--- DOCUMENT SECTION ---
Mel Berning, MediaVest president of broadcast, said viewer polling will be done continuously, with results being fed to the agency's clients to help them evaluate their ad decisions.
Broadcast and cable entertainment networks were taking a close look at the content of upcoming episodes of their original series. But most said that while the war may be cutting into the networks' prime-time schedules, it has yet to impact the content of most scheduled programming. MTV, noting that much of its young audience gleans its news from the network, chose to hold back its regular Spring Break coverage in favor of interviewing young troops overseas. But aside from eliminating some sensitive material from schedules, few cable entertainment nets altered their lineups, citing a need for viewers to have alternatives.
"The vast majority of our advertisers have remained on. They realize that our programming will be an appealing respite for the viewers," said Steve Gigliotti, senior vp of advertising for Scripps Networks, which includes Food Network and HGTV. "A handful of advertisers have asked to be off for 48 hours. Some of those advertisers you would expect -- tourism and airlines, for example. "
Fox, if it did not elect to run Fox News Channel's war coverage in prime time again on Sunday night, was planning to switch out the action movie True Lies in favor of The Lost World: Jurassic Park 2. ABC, meanwhile, pulled the documentary-style military series Profiles From the Line from its schedule. "We don't want to blur the line between entertainment and news, and this series could confuse the viewer at a time of war," said Jeff Bader, executive vp of ABC Entertainment.
Scripted series receiving the most scrutiny are those with plot lines that could allude to current events, ranging from NBC's The West Wing to Fox's 24. 24 is scheduled to return to the Fox schedule on Tuesday night, and a Fox representative said at press time that there were no plans to pre-empt or postpone it.
A recent study by media agency Carat examining the impact of the Sept. 11, 2001 terrorist attacks on prime-time viewing patterns found that shows like Law & Order and the CBS military drama JAG attracted large audience hikes during the month following the attacks.
For stations, the financial impact of the war on network affiliates was uncertain entering the weekend. "At this point it is very difficult to project financial impact because we don't know network plans hour-by-hour, day-by-day," said Jack Sander, Belo Corp. executive vp of media operations and TV group president. He said Belo had lost minimal revenue so far from unaired local spots. "We lost the NCAAs on [March 20] in the afternoon, so there was some revenue loss there, but nothing major."
But Alan Frank, president of Post-Newsweek Stations, owner of six outlets including Independent WJXT in Jacksonville, Fla., had a different take. "The financial impact is immediate and deep," said Frank, "and the longer the wall-to-wall coverage, the deeper our losses. Even if we wished to run commercials now, most advertisers do not want to run in war."
According to the Television Bureau of Advertising, in third-quarter 2001 (following the Sept. 11 attacks), local TV ad revenue plunged 24 percent compared to the same period a year earlier. A TVB representative suggested that advertisers should be cautious when they pull out. "Advertisers have to be sensitive during times like this, but in general it can be [a risk] to be quiet for too long," the TVB rep said.
Meanwhile, many ABC affiliates were upset when the network halted its news coverage at the end of prime time on March 19 after earlier telling stations it would continue broadcasting. Most affiliates were dark for several minutes before they could scramble to get their own local newscasts up and running.

--- THE PROBLEM ---
Answer these questions from the article on wartime TV programming and advertising:
1. What regular coverage did MTV hold back in favor of interviewing young troops overseas?
2. Which military series did ABC pull from its schedule?
3. According to the Television Bureau of Advertising, by what percentage did local TV ad revenue drop in third-quarter 2001 compared to the same period a year earlier?

--- RECORDS SHOWN ---
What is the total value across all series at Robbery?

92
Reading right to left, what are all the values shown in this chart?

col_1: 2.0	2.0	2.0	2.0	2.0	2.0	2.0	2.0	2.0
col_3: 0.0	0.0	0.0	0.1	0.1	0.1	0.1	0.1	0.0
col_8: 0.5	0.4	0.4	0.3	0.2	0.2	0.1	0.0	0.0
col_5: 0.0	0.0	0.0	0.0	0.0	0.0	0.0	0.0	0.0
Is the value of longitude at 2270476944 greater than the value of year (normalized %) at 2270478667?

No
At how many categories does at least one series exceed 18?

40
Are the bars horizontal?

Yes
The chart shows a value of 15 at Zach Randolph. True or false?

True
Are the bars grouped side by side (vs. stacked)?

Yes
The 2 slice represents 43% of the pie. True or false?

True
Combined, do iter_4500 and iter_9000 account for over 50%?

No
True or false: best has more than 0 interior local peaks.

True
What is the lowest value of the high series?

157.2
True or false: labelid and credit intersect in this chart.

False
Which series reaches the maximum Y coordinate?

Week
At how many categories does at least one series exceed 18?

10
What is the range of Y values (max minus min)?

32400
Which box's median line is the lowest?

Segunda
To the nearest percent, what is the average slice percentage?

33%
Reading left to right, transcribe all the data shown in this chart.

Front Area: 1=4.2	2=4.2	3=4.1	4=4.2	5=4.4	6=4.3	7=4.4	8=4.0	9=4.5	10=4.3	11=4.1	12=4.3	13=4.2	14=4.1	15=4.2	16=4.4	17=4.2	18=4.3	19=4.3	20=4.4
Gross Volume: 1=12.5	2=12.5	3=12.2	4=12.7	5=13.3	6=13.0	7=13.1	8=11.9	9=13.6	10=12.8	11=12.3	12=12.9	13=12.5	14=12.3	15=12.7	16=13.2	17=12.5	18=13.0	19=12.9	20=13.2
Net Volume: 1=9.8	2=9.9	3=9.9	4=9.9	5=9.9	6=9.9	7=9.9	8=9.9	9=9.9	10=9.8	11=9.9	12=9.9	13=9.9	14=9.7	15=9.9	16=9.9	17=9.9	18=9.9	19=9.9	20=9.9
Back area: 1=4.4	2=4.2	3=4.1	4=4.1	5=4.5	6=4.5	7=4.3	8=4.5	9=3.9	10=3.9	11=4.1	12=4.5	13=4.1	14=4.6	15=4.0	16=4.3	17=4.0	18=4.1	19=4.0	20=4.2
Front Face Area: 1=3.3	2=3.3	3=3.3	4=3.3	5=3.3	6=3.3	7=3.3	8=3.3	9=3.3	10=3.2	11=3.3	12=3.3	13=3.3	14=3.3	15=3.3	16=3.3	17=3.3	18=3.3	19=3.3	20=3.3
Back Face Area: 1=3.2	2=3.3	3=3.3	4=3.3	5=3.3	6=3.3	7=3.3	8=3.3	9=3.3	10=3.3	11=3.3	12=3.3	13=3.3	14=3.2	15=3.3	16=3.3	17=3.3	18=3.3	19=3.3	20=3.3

--- OUTPUT ---
1. Its regular Spring Break coverage.
2. Profiles From the Line.
3. 24 percent.